About this task:
Pictures should be left out while the data beneath this task is written out word for word.

Source data:

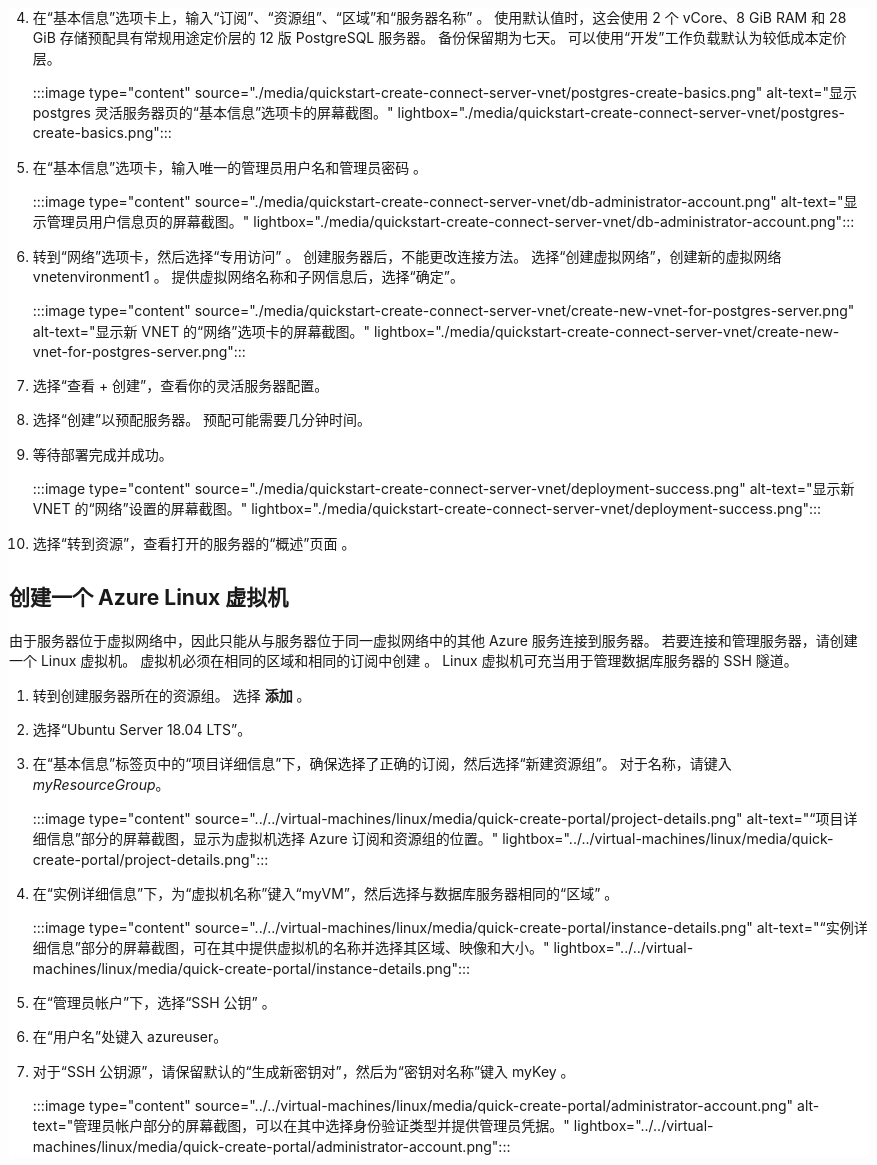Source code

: 4. 在“基本信息”选项卡上，输入“订阅”、“资源组”、“区域”和“服务器名称”    。  使用默认值时，这会使用 2 个 vCore、8 GiB RAM 和 28 GiB 存储预配具有常规用途定价层的 12 版 PostgreSQL 服务器。 备份保留期为七天。 可以使用“开发”工作负载默认为较低成本定价层。

    :::image type="content" source="./media/quickstart-create-connect-server-vnet/postgres-create-basics.png" alt-text="显示 postgres 灵活服务器页的“基本信息”选项卡的屏幕截图。" lightbox="./media/quickstart-create-connect-server-vnet/postgres-create-basics.png":::

5. 在“基本信息”选项卡，输入唯一的管理员用户名和管理员密码  。

    :::image type="content" source="./media/quickstart-create-connect-server-vnet/db-administrator-account.png" alt-text="显示管理员用户信息页的屏幕截图。" lightbox="./media/quickstart-create-connect-server-vnet/db-administrator-account.png":::

6.  转到“网络”选项卡，然后选择“专用访问” 。 创建服务器后，不能更改连接方法。 选择“创建虚拟网络”，创建新的虚拟网络 vnetenvironment1 。 提供虚拟网络名称和子网信息后，选择“确定”。

    :::image type="content" source="./media/quickstart-create-connect-server-vnet/create-new-vnet-for-postgres-server.png" alt-text="显示新 VNET 的“网络”选项卡的屏幕截图。" lightbox="./media/quickstart-create-connect-server-vnet/create-new-vnet-for-postgres-server.png":::

7. 选择“查看 + 创建”，查看你的灵活服务器配置。

8. 选择“创建”以预配服务器。 预配可能需要几分钟时间。

9. 等待部署完成并成功。

   :::image type="content" source="./media/quickstart-create-connect-server-vnet/deployment-success.png" alt-text="显示新 VNET 的“网络”设置的屏幕截图。" lightbox="./media/quickstart-create-connect-server-vnet/deployment-success.png":::

9.  选择“转到资源”，查看打开的服务器的“概述”页面 。

## <a name="create-an-azure-linux-virtual-machine"></a>创建一个 Azure Linux 虚拟机

由于服务器位于虚拟网络中，因此只能从与服务器位于同一虚拟网络中的其他 Azure 服务连接到服务器。 若要连接和管理服务器，请创建一个 Linux 虚拟机。 虚拟机必须在相同的区域和相同的订阅中创建 。 Linux 虚拟机可充当用于管理数据库服务器的 SSH 隧道。 

1. 转到创建服务器所在的资源组。 选择 **添加** 。
2. 选择“Ubuntu Server 18.04 LTS”。
3. 在“基本信息”标签页中的“项目详细信息”下，确保选择了正确的订阅，然后选择“新建资源组”。 对于名称，请键入 *myResourceGroup*。

   :::image type="content" source="../../virtual-machines/linux/media/quick-create-portal/project-details.png" alt-text="“项目详细信息”部分的屏幕截图，显示为虚拟机选择 Azure 订阅和资源组的位置。" lightbox="../../virtual-machines/linux/media/quick-create-portal/project-details.png"::: 

2. 在“实例详细信息”下，为“虚拟机名称”键入“myVM”，然后选择与数据库服务器相同的“区域” 。

   :::image type="content" source="../../virtual-machines/linux/media/quick-create-portal/instance-details.png" alt-text="“实例详细信息”部分的屏幕截图，可在其中提供虚拟机的名称并选择其区域、映像和大小。" lightbox="../../virtual-machines/linux/media/quick-create-portal/instance-details.png":::

3. 在“管理员帐户”下，选择“SSH 公钥” 。

4. 在“用户名”处键入 azureuser。

5. 对于“SSH 公钥源”，请保留默认的“生成新密钥对”，然后为“密钥对名称”键入 myKey 。

   :::image type="content" source="../../virtual-machines/linux/media/quick-create-portal/administrator-account.png" alt-text="管理员帐户部分的屏幕截图，可以在其中选择身份验证类型并提供管理员凭据。" lightbox="../../virtual-machines/linux/media/quick-create-portal/administrator-account.png":::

Output:
Source code

: 4. 在“基本信息”选项卡上，输入“订阅”、“资源组”、“区域”和“服务器名称”    。  使用默认值时，这会使用 2 个 vCore、8 GiB RAM 和 28 GiB 存储预配具有常规用途定价层的 12 版 PostgreSQL 服务器。 备份保留期为七天。 可以使用“开发”工作负载默认为较低成本定价层。

    :::image type="content" source="./media/quickstart-create-connect-server-vnet/postgres-create-basics.png" alt-text="显示 postgres 灵活服务器页的“基本信息”选项卡的屏幕截图。" lightbox="./media/quickstart-create-connect-server-vnet/postgres-create-basics.png":::

5. 在“基本信息”选项卡，输入唯一的管理员用户名和管理员密码  。

    :::image type="content" source="./media/quickstart-create-connect-server-vnet/db-administrator-account.png" alt-text="显示管理员用户信息页的屏幕截图。" lightbox="./media/quickstart-create-connect-server-vnet/db-administrator-account.png":::

6.  转到“网络”选项卡，然后选择“专用访问” 。 创建服务器后，不能更改连接方法。 选择“创建虚拟网络”，创建新的虚拟网络 vnetenvironment1 。 提供虚拟网络名称和子网信息后，选择“确定”。

    :::image type="content" source="./media/quickstart-create-connect-server-vnet/create-new-vnet-for-postgres-server.png" alt-text="显示新 VNET 的“网络”选项卡的屏幕截图。" lightbox="./media/quickstart-create-connect-server-vnet/create-new-vnet-for-postgres-server.png":::

7. 选择“查看 + 创建”，查看你的灵活服务器配置。

8. 选择“创建”以预配服务器。 预配可能需要几分钟时间。

9. 等待部署完成并成功。

   :::image type="content" source="./media/quickstart-create-connect-server-vnet/deployment-success.png" alt-text="显示新 VNET 的“网络”设置的屏幕截图。" lightbox="./media/quickstart-create-connect-server-vnet/deployment-success.png":::

9.  选择“转到资源”，查看打开的服务器的“概述”页面 。

## <a name="create-an-azure-linux-virtual-machine"></a>创建一个 Azure Linux 虚拟机

由于服务器位于虚拟网络中，因此只能从与服务器位于同一虚拟网络中的其他 Azure 服务连接到服务器。 若要连接和管理服务器，请创建一个 Linux 虚拟机。 虚拟机必须在相同的区域和相同的订阅中创建 。 Linux 虚拟机可充当用于管理数据库服务器的 SSH 隧道。 

1. 转到创建服务器所在的资源组。 选择 **添加** 。
2. 选择“Ubuntu Server 18.04 LTS”。
3. 在“基本信息”标签页中的“项目详细信息”下，确保选择了正确的订阅，然后选择“新建资源组”。 对于名称，请键入 *myResourceGroup*。

   :::image type="content" source="../../virtual-machines/linux/media/quick-create-portal/project-details.png" alt-text="“项目详细信息”部分的屏幕截图，显示为虚拟机选择 Azure 订阅和资源组的位置。" lightbox="../../virtual-machines/linux/media/quick-create-portal/project-details.png"::: 

2. 在“实例详细信息”下，为“虚拟机名称”键入“myVM”，然后选择与数据库服务器相同的“区域” 。

   :::image type="content" source="../../virtual-machines/linux/media/quick-create-portal/instance-details.png" alt-text="“实例详细信息”部分的屏幕截图，可在其中提供虚拟机的名称并选择其区域、映像和大小。" lightbox="../../virtual-machines/linux/media/quick-create-portal/instance-details.png":::

3. 在“管理员帐户”下，选择“SSH 公钥” 。

4. 在“用户名”处键入 azureuser。

5. 对于“SSH 公钥源”，请保留默认的“生成新密钥对”，然后为“密钥对名称”键入 myKey 。

   :::image type="content" source="../../virtual-machines/linux/media/quick-create-portal/administrator-account.png" alt-text="管理员帐户部分的屏幕截图，可以在其中选择身份验证类型并提供管理员凭据。" lightbox="../../virtual-machines/linux/media/quick-create-portal/administrator-account.png":::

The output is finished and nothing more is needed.